What company policies are required by law?
Federal law does not mandate a specific list of written policies for all employers, but several regulations effectively require them. OSHA requires safety policies. EEO laws require non-discrimination policies at 15+ employees. FMLA requires leave policies at 50+ employees. Many states mandate additional policies: California requires harassment prevention policies at 5+ employees, and several states require paid sick leave policies. Check your state requirements through your state labor department.
How many policies does a small business need?
A small business with 5-50 employees needs 7-10 essential policies: equal employment opportunity, anti-harassment, attendance and PTO, at-will employment, acceptable technology use, health and safety, code of conduct, and social media. You can add data privacy, remote work, and expense reimbursement as your business grows. More than 15 policies at a company under 30 employees is usually overkill and reduces the chance that employees actually read them.
What is the difference between a policy and a procedure?
A policy states what the company expects or requires. A procedure explains how to fulfill that expectation. For example, the PTO policy says employees earn 15 days per year. The PTO procedure says to submit a request through the employee portal at least 5 business days in advance. Policies set the rule. Procedures explain the steps to follow the rule. Small businesses often combine both in one document for simplicity.
How do you write a company policy?
Follow five steps: define the purpose (what problem does this policy solve), state the scope (who does it apply to), write the policy statement (the actual rule, in plain language), describe the procedure (how to comply), and define consequences (what happens if violated). Keep it under one page. Use simple language. Have an employment attorney review any policy that involves legal compliance. Share the policy during onboarding and collect a signed acknowledgment.
How do you make sure employees read company policies?
Three practices: deliver policies during onboarding as a required task (not optional reading), collect signed acknowledgments for every policy (electronic signatures count), and make policies accessible in a self-service portal so employees can reference them anytime. The signed acknowledgment is the critical step: it creates documentation that the employee received and read the policy, which protects the company if a dispute arises.
How often should company policies be updated?
Review all policies annually, even if no changes are needed. Update immediately when laws change (state or federal), when your company crosses legal thresholds (15, 20, 50 employees), or when an incident reveals a gap in existing policies. When you update a policy, re-distribute it to all employees and collect new signed acknowledgments. Track version history so you know which version each employee signed.
Do I need a lawyer to write company policies?

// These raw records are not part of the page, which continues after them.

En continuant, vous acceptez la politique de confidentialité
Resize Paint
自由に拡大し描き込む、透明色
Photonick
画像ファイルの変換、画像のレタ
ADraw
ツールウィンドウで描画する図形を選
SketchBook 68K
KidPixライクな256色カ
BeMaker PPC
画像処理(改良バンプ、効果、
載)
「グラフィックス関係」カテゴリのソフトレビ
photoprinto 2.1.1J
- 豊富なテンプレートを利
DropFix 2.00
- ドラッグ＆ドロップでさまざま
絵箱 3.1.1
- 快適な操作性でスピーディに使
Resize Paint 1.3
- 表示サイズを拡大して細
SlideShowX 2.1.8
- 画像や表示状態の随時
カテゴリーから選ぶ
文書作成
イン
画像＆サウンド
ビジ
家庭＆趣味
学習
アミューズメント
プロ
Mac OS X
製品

You do not need a lawyer to draft every policy, but you should have an employment attorney review policies that involve legal compliance: anti-harassment, anti-discrimination, at-will employment, FMLA leave, and any state-specific requirements. For operational policies like PTO, attendance, technology use, and social media, you can write them yourself using established templates and have them reviewed during your next legal consultation.